Many Millennials are choosing to live at home longer than recent previous generations, such as Generation X. And there’s no doubt living at home has its perks. But eventually, everyone craves the freedom of living in their own space. When that time comes, here are some important things Millennials need to consider before moving out on their own.

Go Solo or with Roommates?                

Living alone means ultimate freedom. It’s your space to live in however you wish. But, it also means you’re responsible for paying 100% of the rent and other bills. If you’re not prepared to do that, consider living with a roommate or two. Sharing the expenses just might mean you’re not headed back to your parents’ home with an empty bank account in a few months.

Is Your Job Solid?

No one expects the jobs you have in your 20’s to become a lifetime career. But moving out means you’re going to need steady income. Is your employer established? Do you get paid on time, every time? Do your paychecks always clear?  Honestly evaluate your current income and employment situation to make sure you’ll have the money coming in you’re going to need to move out successfully.

Will You Adjust your Spending?

Living at home means the lights are always on, the wi-fi is free and the fridge is never empty. Moving out means you’ll be responsible for all that (and more) and you’ll probably have to adjust your spending habits to pay for it. To make it work, you need to be willing to cut back on the little extras you take for granted.

How’s Your Credit?

One of the first things prospective landlords will do is check your credit score. If it’s not great, work on improving it before you start applying. Not sure exactly where you sit financially? Our free online financial assessment can give you a clearer picture of what you’re working with. If you’re in the process of paying back student loans, we can help you with those, too.
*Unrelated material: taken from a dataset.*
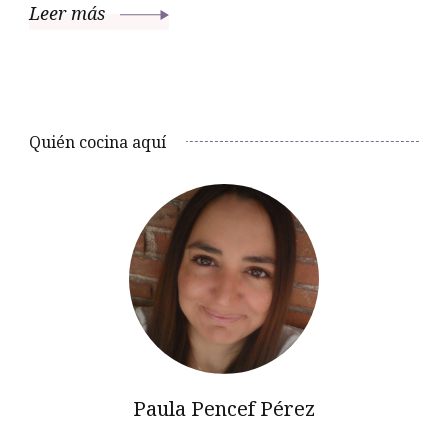
Leer más
Quién cocina aquí
Paula Pencef Pérez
Do You Know What You Want?

Figure out your list of must-haves for where you want to live. Do you need a grocery store or public transit stop within walking distance? Have your heart set on a balcony with a view? Want a quick commute to work? Whatever your preferences, know what you’re willing to compromise on and what your deal breakers are so you can factor them into your decision.

Taking some time to prepare for moving out — rather than just taking the leap and hoping for the best — will help ensure you’re able to avoid the ‘boomerang’ syndrome and ending up back at home.